3. $t_{\text{KH}} = \frac{(6.67\times10^{-11})(2\times10^{30})^2}{(7\times10^8)(3.83\times10^{26})} = \frac{2.67\times10^{50}}{2.68\times10^{35}}$.
4. $t_{\text{KH}} \approx 10^{15}$ s $\approx 3 \times 10^7$ years $\approx 30$ million years.
5. The Earth is $\sim 4.5 \times 10^9$ years old, which is ~150 times longer than $t_{\text{KH}}$.
6. Therefore, gravitational contraction alone cannot power the Sun over geological timescales. Nuclear fusion (with timescale $t_{\text{nuc}} \sim 10^{10}$ years) is required.
Problem 4:Calculate the Eddington luminosity for a 50 M☉ star with electron-scattering opacity κ = 0.34 cm²/g. Is such a star radiation-pressure dominated?
Solution:
1. Eddington luminosity: $L_{\text{Edd}} = \frac{4\pi G M c}{\kappa}$.
2. Convert: $\kappa = 0.34$ cm$^2$/g $= 0.034$ m$^2$/kg, $M = 50 \times 2\times10^{30} = 10^{32}$ kg.
3. $L_{\text{Edd}} = \frac{4\pi (6.67\times10^{-11})(10^{32})(3\times10^8)}{0.034}$.
4. $L_{\text{Edd}} = \frac{4\pi \times 2.0\times10^{29}}{0.034} = \frac{2.51\times10^{30}}{0.034} \approx 7.4\times10^{31}$ W.
5. In solar units: $L_{\text{Edd}}/L_\odot \approx 7.4\times10^{31}/3.83\times10^{26} \approx 1.9\times10^5$.
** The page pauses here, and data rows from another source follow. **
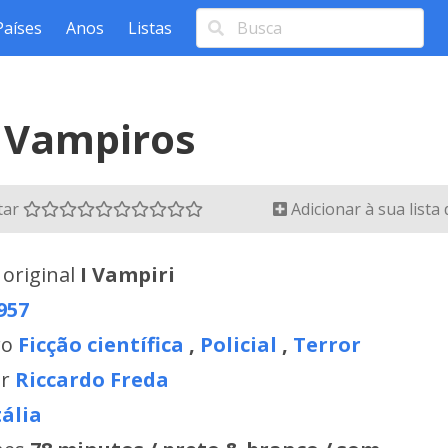
Países
Anos
Listas
 Vampiros
tar
Adicionar à sua lista
 original
I Vampiri
957
ro
Ficção científica
,
Policial
,
Terror
or
Riccardo Freda
tália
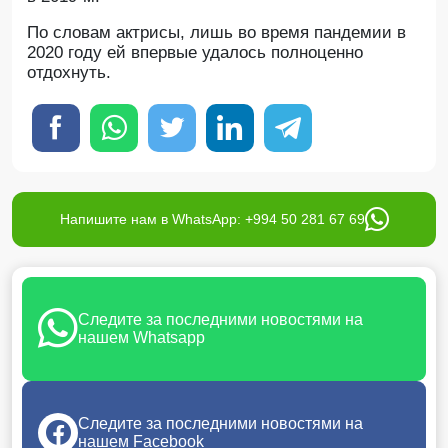
По словам актрисы, лишь во время пандемии в
2020 году ей впервые удалось полноценно
отдохнуть.
Напишите нам в WhatsApp: +994 50 281 67 69
Следите за последними новостями на
нашем Whatsapp
Следите за последними новостями на
нашем Facebook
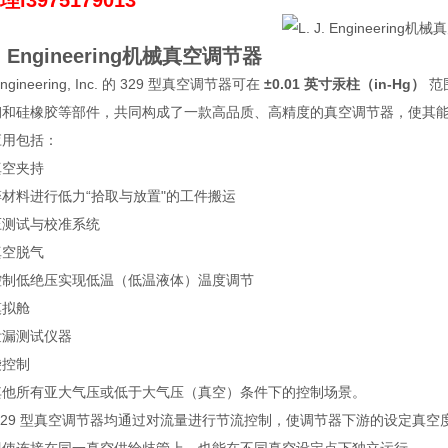
l3975179013
J. Engineering机械真空调节器
 Engineering, Inc. 的 329 型真空调节器可在
±0.01 英寸汞柱（in-Hg）
范
钢和硅橡胶等部件，共同构成了一款高品质、高精度的真空调节器，使其
应用包括：
真空夹持
材料进行低力“拾取与放置"的工件搬运
压测试与校准系统
真空脱气
控制低绝压实现低温（低温液体）温度调节
模拟舱
泄漏测试仪器
袋控制
其他所有亚大气压或低于大气压（真空）条件下的控制场景。
329 型真空调节器均通过对流量进行节流控制，使调节器下游的设定真空度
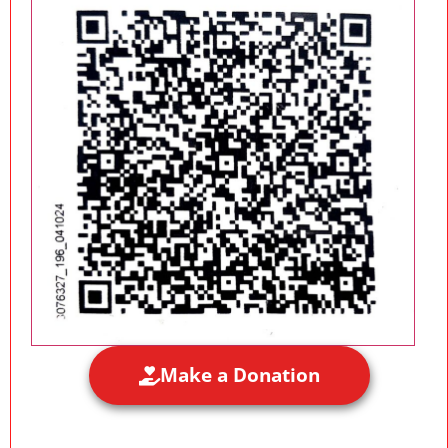
Make a Donation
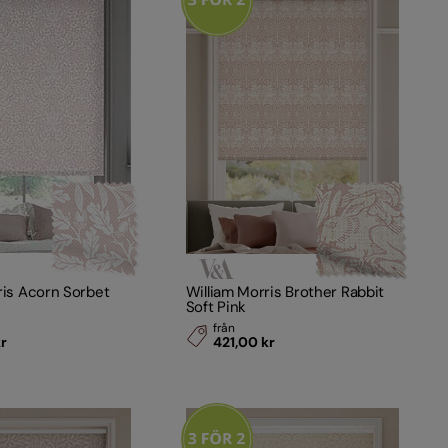
ris Acorn Sorbet
William Morris Brother Rabbit
Soft Pink
från
kr
421,00 kr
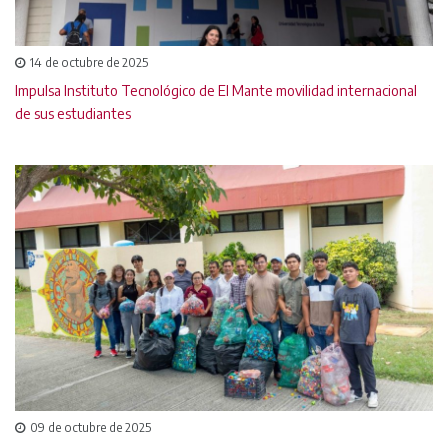
14 de octubre de 2025
Impulsa Instituto Tecnológico de El Mante movilidad internacional
de sus estudiantes
09 de octubre de 2025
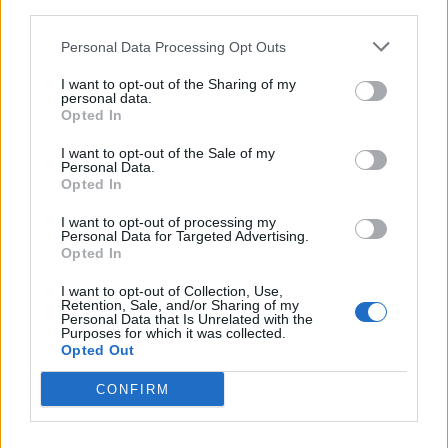
third parties.
Personal Data Processing Opt Outs
I want to opt-out of the Sharing of my
personal data.
Opted In
I want to opt-out of the Sale of my
VAI ALLA VERSIONE CLASSICA
Personal Data.
Opted In
I want to opt-out of processing my
Personal Data for Targeted Advertising.
Opted In
Il materiale (testo, foto e video) consultabile in questo portale è di nostra proprietà.
Alcune foto (screenshot) ed articoli presenti su "Calciomercato Magazine" sono in parte
giunti da internet, in quanto arrivati alla nostra attenzione attraverso regolari
I want to opt-out of Collection, Use,
comunicati stampa con immagini e testi allegati ed autorizzati alla pubblicazione, e
Retention, Sale, and/or Sharing of my
quindi valutati di pubblico dominio. Se i soggetti o gli autori avessero qualcosa in
Personal Data that Is Unrelated with the
contrario alla pubblicazione, non avranno che da segnalarlo alla redazione (indirizzo
Purposes for which it was collected.
email:
redazione@napolimagazine.com
), che provvederà prontamente alla rimozione.
Opted Out
"Calciomercato Magazine" non è una testata giornalistica, ma un sito di informazione di
proprietà di Napoli Magazine.
CONFIRM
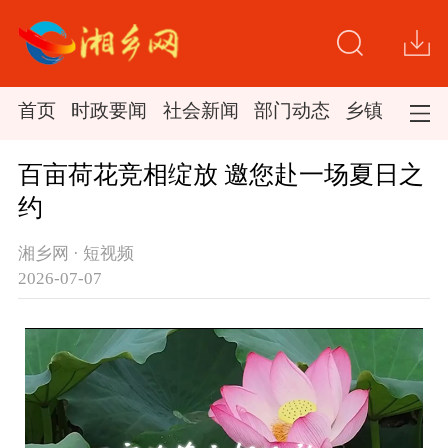
首页
时政要闻
社会新闻
部门动态
乡镇新闻
百亩荷花竞相绽放 邀您赴一场夏日之
约
湘乡网 · 短视频
2026-07-07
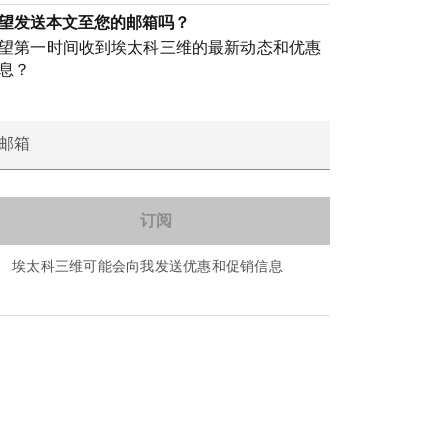
望发送本文至您的邮箱吗？
望第一时间收到埃太科三维的最新动态和优惠
息？
邮箱
埃太科三维可能会向我发送优惠和促销信息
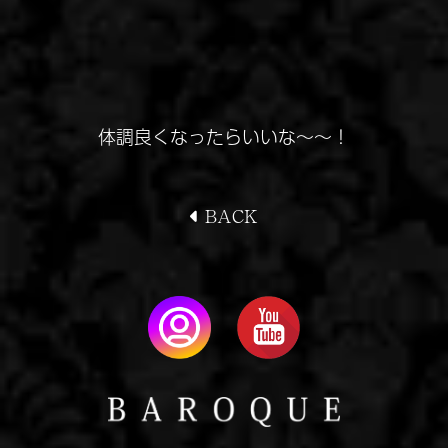
体調良くなったらいいな～～！
BACK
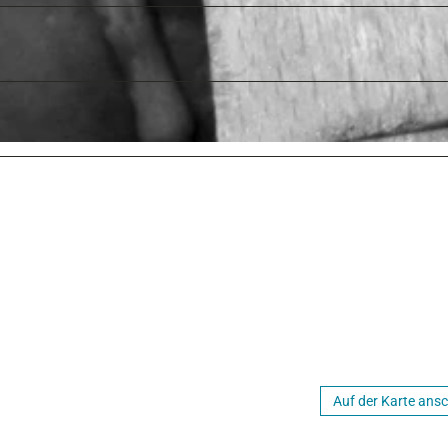
Auf der Karte ans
6. The mass-luminosity relation gives $L \sim L_\odot(M/M_\odot)^{3.5} \approx 8.8\times10^5 L_\odot$ for 50$M_\odot$, which exceeds $L_{\text{Edd}}$. Such massive stars are indeed radiation-pressure dominated and drive powerful stellar winds.
Problem 5:Show that a star in hydrostatic equilibrium has negative heat capacity, and explain the physical consequences for stellar evolution.
Solution:
1. Total energy: $E = K + \Omega$. By the virial theorem, $2K + \Omega = 0$, so $K = -\Omega/2$.
2. Therefore $E = K + \Omega = -K = \Omega/2 < 0$ (the star is gravitationally bound).
3. Since $K = \frac{3}{2}Nk_B\bar{T}$, the mean temperature is $\bar{T} = \frac{2K}{3Nk_B}$.
4. The heat capacity: $C = \frac{dE}{d\bar{T}} = \frac{d(-K)}{d\bar{T}} = -\frac{3}{2}Nk_B < 0$.
5. Physical consequence: when a star loses energy (radiates), $E$ decreases, so $K$ increases and the star gets hotter.
6. This negative heat capacity drives stellar evolution: nuclear fuel depletion causes contraction, heating, and ignition of heavier fuels in successive shells, leading to the onion-skin structure of evolved massive stars.